Download the PDF here

The following article originally appeared on Navigating the Storm, the blog of Kali Akuno. We are reposting it here for study and discussion. The piece is also available as a PDF.

Barack Obama and the New Afrikan1 “National Question”. Are We Free Yet?
 
by Kali Akuno

Saturday, May 24th, 2008  
 
In Honor of the 83rd Birthday of Malcolm X and the clarity he brought to the New Afrikan revolutionary movement.
 
Since the stunning Iowa victory of Senator Barack Obama in January, a great deal has been said and written about the declining or ongoing significance of “race” and “racial prejudice” in US society and the prospect of a person of Afrikan descent being its President as proof of its substantive social transformation. While this discussion must be regarded as an advance over the conservative moralistic and race-coded discussions that have dominated political debate in the US since the 1980’s, we must acknowledge its critical limitations. 
 
In the main, these discussions individualize the issues and only engage the behavioral and subjective aspects of inequality and oppression.
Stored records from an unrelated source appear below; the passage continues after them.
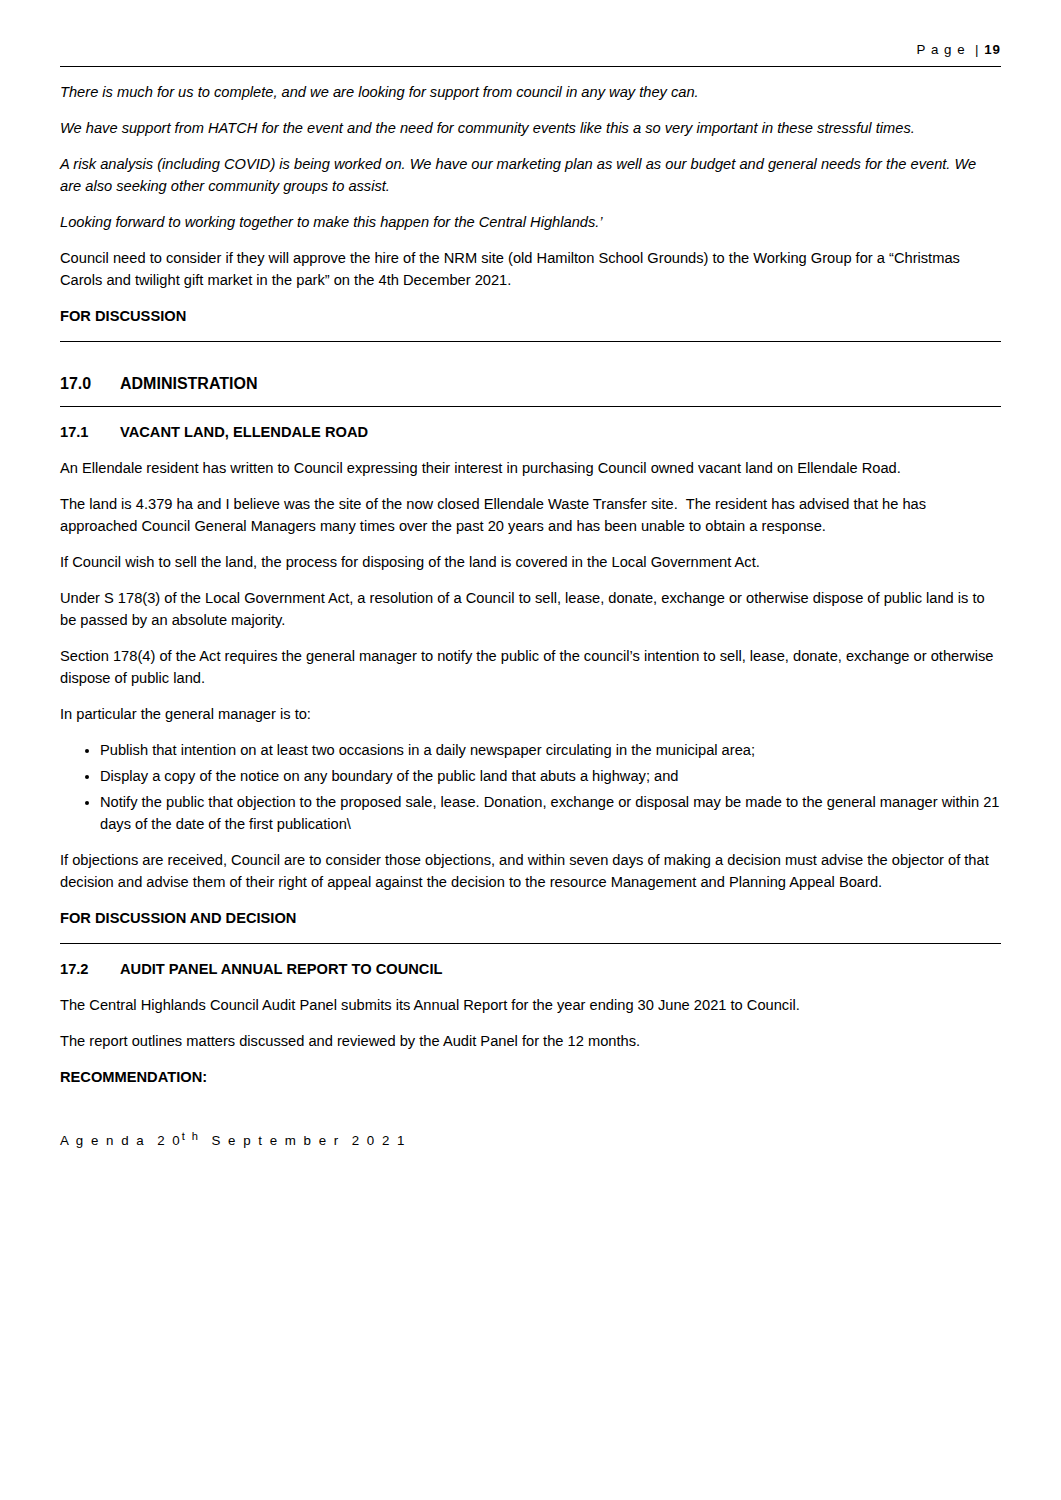P a g e | 19
There is much for us to complete, and we are looking for support from council in any way they can.
We have support from HATCH for the event and the need for community events like this a so very important in these stressful times.
A risk analysis (including COVID) is being worked on. We have our marketing plan as well as our budget and general needs for the event. We are also seeking other community groups to assist.
Looking forward to working together to make this happen for the Central Highlands.’
Council need to consider if they will approve the hire of the NRM site (old Hamilton School Grounds) to the Working Group for a “Christmas Carols and twilight gift market in the park” on the 4th December 2021.
FOR DISCUSSION
17.0 ADMINISTRATION
17.1 VACANT LAND, ELLENDALE ROAD
An Ellendale resident has written to Council expressing their interest in purchasing Council owned vacant land on Ellendale Road.
The land is 4.379 ha and I believe was the site of the now closed Ellendale Waste Transfer site. The resident has advised that he has approached Council General Managers many times over the past 20 years and has been unable to obtain a response.
If Council wish to sell the land, the process for disposing of the land is covered in the Local Government Act.
Under S 178(3) of the Local Government Act, a resolution of a Council to sell, lease, donate, exchange or otherwise dispose of public land is to be passed by an absolute majority.
Section 178(4) of the Act requires the general manager to notify the public of the council’s intention to sell, lease, donate, exchange or otherwise dispose of public land.
In particular the general manager is to:
Publish that intention on at least two occasions in a daily newspaper circulating in the municipal area;
Display a copy of the notice on any boundary of the public land that abuts a highway; and
Notify the public that objection to the proposed sale, lease. Donation, exchange or disposal may be made to the general manager within 21 days of the date of the first publication\
If objections are received, Council are to consider those objections, and within seven days of making a decision must advise the objector of that decision and advise them of their right of appeal against the decision to the resource Management and Planning Appeal Board.
FOR DISCUSSION AND DECISION
17.2 AUDIT PANEL ANNUAL REPORT TO COUNCIL
The Central Highlands Council Audit Panel submits its Annual Report for the year ending 30 June 2021 to Council.
The report outlines matters discussed and reviewed by the Audit Panel for the 12 months.
RECOMMENDATION:
A g e n d a 2 0t h S e p t e m b e r 2 0 2 1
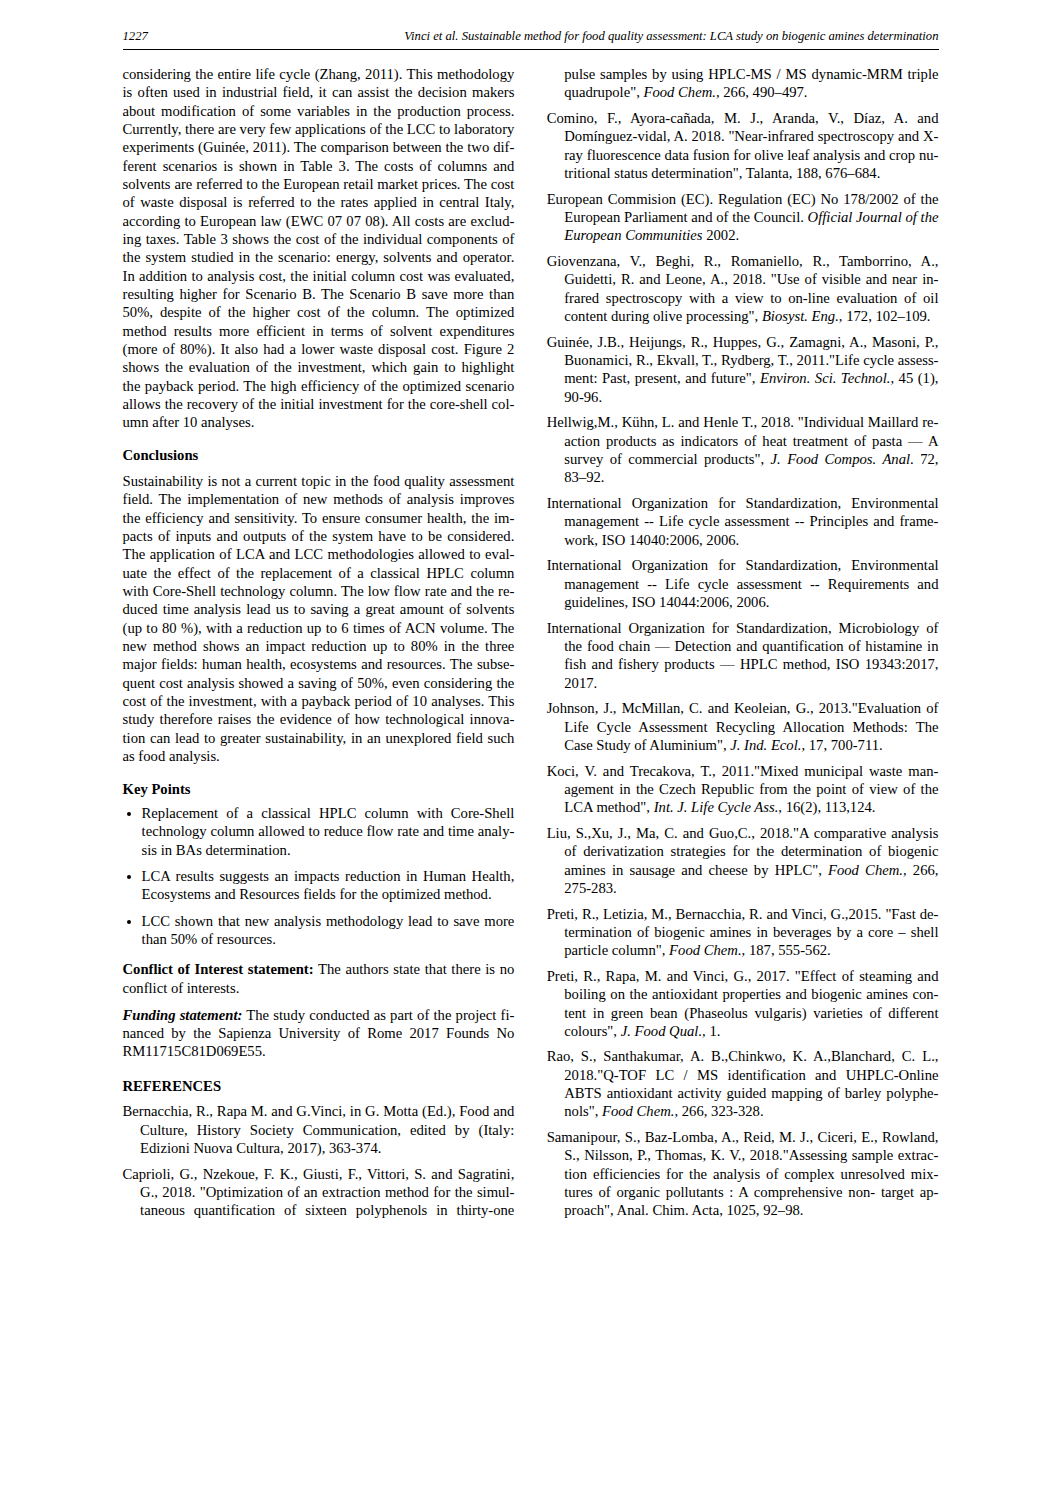1227 Vinci et al. Sustainable method for food quality assessment: LCA study on biogenic amines determination
considering the entire life cycle (Zhang, 2011). This methodology is often used in industrial field, it can assist the decision makers about modification of some variables in the production process. Currently, there are very few applications of the LCC to laboratory experiments (Guinée, 2011). The comparison between the two different scenarios is shown in Table 3. The costs of columns and solvents are referred to the European retail market prices. The cost of waste disposal is referred to the rates applied in central Italy, according to European law (EWC 07 07 08). All costs are excluding taxes. Table 3 shows the cost of the individual components of the system studied in the scenario: energy, solvents and operator. In addition to analysis cost, the initial column cost was evaluated, resulting higher for Scenario B. The Scenario B save more than 50%, despite of the higher cost of the column. The optimized method results more efficient in terms of solvent expenditures (more of 80%). It also had a lower waste disposal cost. Figure 2 shows the evaluation of the investment, which gain to highlight the payback period. The high efficiency of the optimized scenario allows the recovery of the initial investment for the core-shell column after 10 analyses.
Conclusions
Sustainability is not a current topic in the food quality assessment field. The implementation of new methods of analysis improves the efficiency and sensitivity. To ensure consumer health, the impacts of inputs and outputs of the system have to be considered. The application of LCA and LCC methodologies allowed to evaluate the effect of the replacement of a classical HPLC column with Core-Shell technology column. The low flow rate and the reduced time analysis lead us to saving a great amount of solvents (up to 80 %), with a reduction up to 6 times of ACN volume. The new method shows an impact reduction up to 80% in the three major fields: human health, ecosystems and resources. The subsequent cost analysis showed a saving of 50%, even considering the cost of the investment, with a payback period of 10 analyses. This study therefore raises the evidence of how technological innovation can lead to greater sustainability, in an unexplored field such as food analysis.
Key Points
Replacement of a classical HPLC column with Core-Shell technology column allowed to reduce flow rate and time analysis in BAs determination.
LCA results suggests an impacts reduction in Human Health, Ecosystems and Resources fields for the optimized method.
LCC shown that new analysis methodology lead to save more than 50% of resources.
Conflict of Interest statement: The authors state that there is no conflict of interests.
Funding statement: The study conducted as part of the project financed by the Sapienza University of Rome 2017 Founds No RM11715C81D069E55.
REFERENCES
Bernacchia, R., Rapa M. and G.Vinci, in G. Motta (Ed.), Food and Culture, History Society Communication, edited by (Italy: Edizioni Nuova Cultura, 2017), 363-374.
Caprioli, G., Nzekoue, F. K., Giusti, F., Vittori, S. and Sagratini, G., 2018. "Optimization of an extraction method for the simultaneous quantification of sixteen polyphenols in thirty-one pulse samples by using HPLC-MS / MS dynamic-MRM triple quadrupole", Food Chem., 266, 490–497.
Comino, F., Ayora-cañada, M. J., Aranda, V., Díaz, A. and Domínguez-vidal, A. 2018. "Near-infrared spectroscopy and X-ray fluorescence data fusion for olive leaf analysis and crop nutritional status determination", Talanta, 188, 676–684.
European Commision (EC). Regulation (EC) No 178/2002 of the European Parliament and of the Council. Official Journal of the European Communities 2002.
Giovenzana, V., Beghi, R., Romaniello, R., Tamborrino, A., Guidetti, R. and Leone, A., 2018. "Use of visible and near infrared spectroscopy with a view to on-line evaluation of oil content during olive processing", Biosyst. Eng., 172, 102–109.
Guinée, J.B., Heijungs, R., Huppes, G., Zamagni, A., Masoni, P., Buonamici, R., Ekvall, T., Rydberg, T., 2011."Life cycle assessment: Past, present, and future", Environ. Sci. Technol., 45 (1), 90-96.
Hellwig,M., Kühn, L. and Henle T., 2018. "Individual Maillard reaction products as indicators of heat treatment of pasta — A survey of commercial products", J. Food Compos. Anal. 72, 83–92.
International Organization for Standardization, Environmental management -- Life cycle assessment -- Principles and framework, ISO 14040:2006, 2006.
International Organization for Standardization, Environmental management -- Life cycle assessment -- Requirements and guidelines, ISO 14044:2006, 2006.
International Organization for Standardization, Microbiology of the food chain — Detection and quantification of histamine in fish and fishery products — HPLC method, ISO 19343:2017, 2017.
Johnson, J., McMillan, C. and Keoleian, G., 2013."Evaluation of Life Cycle Assessment Recycling Allocation Methods: The Case Study of Aluminium", J. Ind. Ecol., 17, 700-711.
Koci, V. and Trecakova, T., 2011."Mixed municipal waste management in the Czech Republic from the point of view of the LCA method", Int. J. Life Cycle Ass., 16(2), 113,124.
Liu, S.,Xu, J., Ma, C. and Guo,C., 2018."A comparative analysis of derivatization strategies for the determination of biogenic amines in sausage and cheese by HPLC", Food Chem., 266, 275-283.
Preti, R., Letizia, M., Bernacchia, R. and Vinci, G.,2015. "Fast determination of biogenic amines in beverages by a core – shell particle column", Food Chem., 187, 555-562.
Preti, R., Rapa, M. and Vinci, G., 2017. "Effect of steaming and boiling on the antioxidant properties and biogenic amines content in green bean (Phaseolus vulgaris) varieties of different colours", J. Food Qual., 1.
Rao, S., Santhakumar, A. B.,Chinkwo, K. A.,Blanchard, C. L., 2018."Q-TOF LC / MS identification and UHPLC-Online ABTS antioxidant activity guided mapping of barley polyphenols", Food Chem., 266, 323-328.
Samanipour, S., Baz-Lomba, A., Reid, M. J., Ciceri, E., Rowland, S., Nilsson, P., Thomas, K. V., 2018."Assessing sample extraction efficiencies for the analysis of complex unresolved mixtures of organic pollutants : A comprehensive non- target approach", Anal. Chim. Acta, 1025, 92–98.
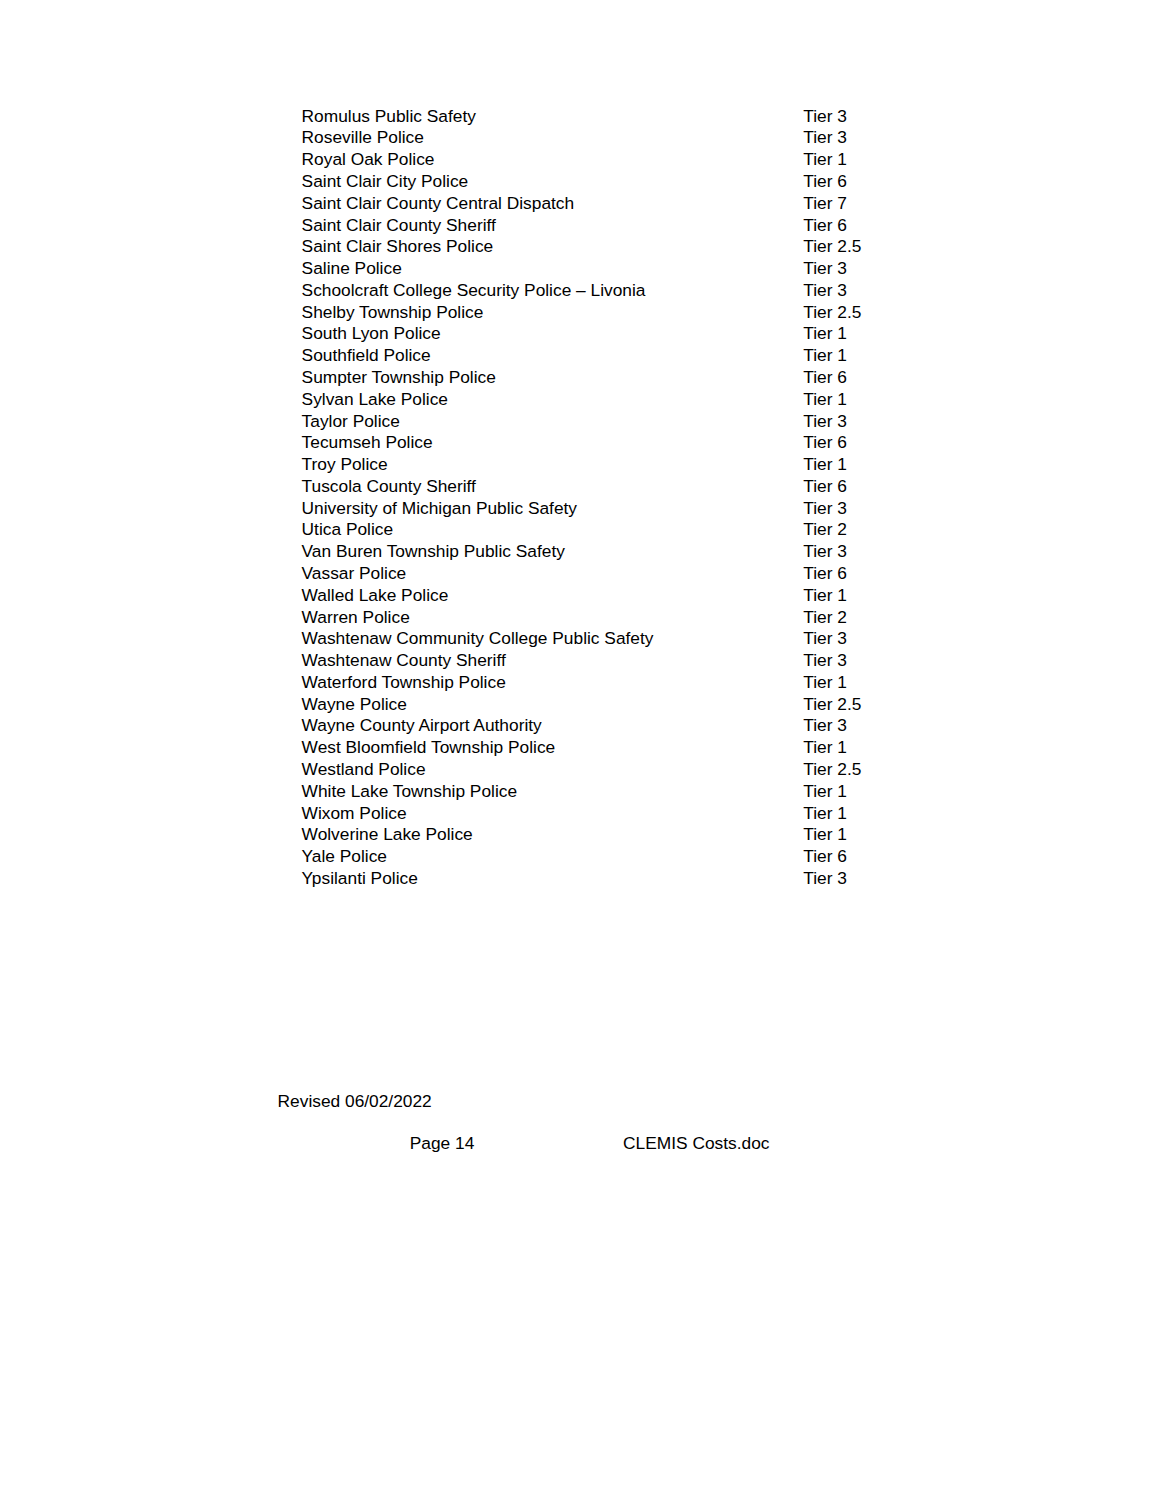| Romulus Public Safety | Tier 3 |
| Roseville Police | Tier 3 |
| Royal Oak Police | Tier 1 |
| Saint Clair City Police | Tier 6 |
| Saint Clair County Central Dispatch | Tier 7 |
| Saint Clair County Sheriff | Tier 6 |
| Saint Clair Shores Police | Tier 2.5 |
| Saline Police | Tier 3 |
| Schoolcraft College Security Police – Livonia | Tier 3 |
| Shelby Township Police | Tier 2.5 |
| South Lyon Police | Tier 1 |
| Southfield Police | Tier 1 |
| Sumpter Township Police | Tier 6 |
| Sylvan Lake Police | Tier 1 |
| Taylor Police | Tier 3 |
| Tecumseh Police | Tier 6 |
| Troy Police | Tier 1 |
| Tuscola County Sheriff | Tier 6 |
| University of Michigan Public Safety | Tier 3 |
| Utica Police | Tier 2 |
| Van Buren Township Public Safety | Tier 3 |
| Vassar Police | Tier 6 |
| Walled Lake Police | Tier 1 |
| Warren Police | Tier 2 |
| Washtenaw Community College Public Safety | Tier 3 |
| Washtenaw County Sheriff | Tier 3 |
| Waterford Township Police | Tier 1 |
| Wayne Police | Tier 2.5 |
| Wayne County Airport Authority | Tier 3 |
| West Bloomfield Township Police | Tier 1 |
| Westland Police | Tier 2.5 |
| White Lake Township Police | Tier 1 |
| Wixom Police | Tier 1 |
| Wolverine Lake Police | Tier 1 |
| Yale Police | Tier 6 |
| Ypsilanti Police | Tier 3 |
Revised 06/02/2022
Page 14 CLEMIS Costs.doc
What is fundamentally missing is a critical discussion of the structural and systemic nature of oppression and exploitation within the US and how the Obama campaign “phenomenon” relates to these structures and dynamics. 
 
This paper seeks to investigate the strategic relationship of the Obama campaign to the structural dynamics of oppression and exploitation within the US.  In particular, it will focus on the question of New Afrikan or Black national oppression within the US and how the Obama campaign addresses this oppression. It also seeks to address certain strategic questions that progressive forces within the national liberation and multi-national working class movements must struggle with over the course of the next six months in order to ensure that our demands and interests are advanced – regardless of whether Obama wins or loses the Presidential election in November.   
 
Some of the strategic questions this paper seeks to address are: 
1.  What is Obama’s organic relationship to the New Afrikan or Black nation? 
2.  What class position, alignment and program does Obama represent? 
3.  How does Obama’s campaign strategy and program relate to the historic interests and demands of the Black nation?